Start of PASSAGE SHOWN

Increase of CD4+CD25highFoxp3+ regulatory T cells in peripheral blood in patients with metastatic renal cell carcinoma treated with dendritic cell vaccination and low-dose IL-2

Abstract

16144 Background: CD4+CD25highFoxp3+ regulatory T cells (Treg) play an important role in the maintenance of immune tolerance and may be one of the obstacles of successful tumour immunotherapy. Method: The impact of administration of dendritic cell (DC) vaccination in combination with low-dose IL-2 in patients with metastatic renal cell carcinoma (mRCC) on the frequency of CD4+CD25highFoxp3+ regulatory T cells in peripheral blood was analysed. Results: The frequency of Treg cells increased more than 7-fold at the 4th vaccine (week four) compared to pre-treatment levels (p<0.0001). The frequency of Treg cells decreased at the 6th vaccine (week eight) compared to the 4th vaccine but remained significantly higher than the pre-treatment levels. In addition, longitudinal studies of Treg cell clonotypes in peripheral blood showed a remarkable heterogeneity over time and no persistent Treg cell clonotypes appeared, indicating that there is a rapid turn-over of Treg cell clonotypes in the peripheral circulation with disappearance of established clonotypes and appearance of new ones. Conclusion: These findings demonstrate that even low doses of IL-2 in combination with DC vaccination are able to expand CD4+CD25+Foxp3+ Treg cells in vivo in cancer patients. The decrease in frequency of Treg cells at the 6th vaccine where the patients had been off IL-2 treatment for only 8 days, indicates that the IL-2 induced effect on Tregs is reversible and declines shortly after termination of IL-2 treatment. Our data support the hypothesis that approaches combining DC-mediated immunotherapy and depletion of regulatory T cells may be necessary to enhance the ability of vaccination therapy to elicit effective anti- tumour responses in cancer patients. No significant financial relationships to disclose.

End of PASSAGE SHOWN
Start of GIVEN INFORMATION

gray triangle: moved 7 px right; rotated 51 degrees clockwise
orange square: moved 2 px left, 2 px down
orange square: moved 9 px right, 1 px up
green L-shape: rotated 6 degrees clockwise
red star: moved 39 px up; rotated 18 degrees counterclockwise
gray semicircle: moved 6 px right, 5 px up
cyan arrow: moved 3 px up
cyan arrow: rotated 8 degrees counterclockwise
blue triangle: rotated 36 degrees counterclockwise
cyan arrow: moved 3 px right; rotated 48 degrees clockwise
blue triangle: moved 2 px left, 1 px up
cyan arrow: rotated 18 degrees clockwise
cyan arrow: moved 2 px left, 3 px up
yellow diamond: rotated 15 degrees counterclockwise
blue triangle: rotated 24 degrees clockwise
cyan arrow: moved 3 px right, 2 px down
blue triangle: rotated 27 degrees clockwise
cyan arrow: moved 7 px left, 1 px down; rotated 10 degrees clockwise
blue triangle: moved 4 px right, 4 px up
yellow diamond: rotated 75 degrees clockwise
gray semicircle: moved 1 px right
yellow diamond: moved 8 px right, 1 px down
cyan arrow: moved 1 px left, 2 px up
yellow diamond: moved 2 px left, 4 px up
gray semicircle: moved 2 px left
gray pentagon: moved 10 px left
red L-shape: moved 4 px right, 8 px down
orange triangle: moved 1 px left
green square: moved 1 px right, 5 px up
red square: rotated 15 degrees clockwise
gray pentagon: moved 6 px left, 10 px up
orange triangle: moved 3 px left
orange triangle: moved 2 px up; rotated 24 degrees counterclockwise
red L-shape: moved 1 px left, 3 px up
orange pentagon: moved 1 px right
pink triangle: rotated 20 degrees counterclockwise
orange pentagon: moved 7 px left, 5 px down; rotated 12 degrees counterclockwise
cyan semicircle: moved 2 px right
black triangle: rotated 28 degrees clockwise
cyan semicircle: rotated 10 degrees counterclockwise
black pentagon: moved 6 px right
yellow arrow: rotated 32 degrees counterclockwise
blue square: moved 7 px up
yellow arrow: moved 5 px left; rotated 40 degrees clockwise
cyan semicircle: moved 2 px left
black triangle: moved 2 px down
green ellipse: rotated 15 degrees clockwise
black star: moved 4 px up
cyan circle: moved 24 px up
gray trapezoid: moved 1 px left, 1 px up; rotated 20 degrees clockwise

End of GIVEN INFORMATION

## [WORK ITEM]
According to the abstract on regulatory T cells in metastatic renal cell carcinoma, how much did the frequency of Treg cells rise at the 4th vaccine compared with pre-treatment levels?

## [RESULT OF THIS EXERCISE]
It increased more than 7-fold.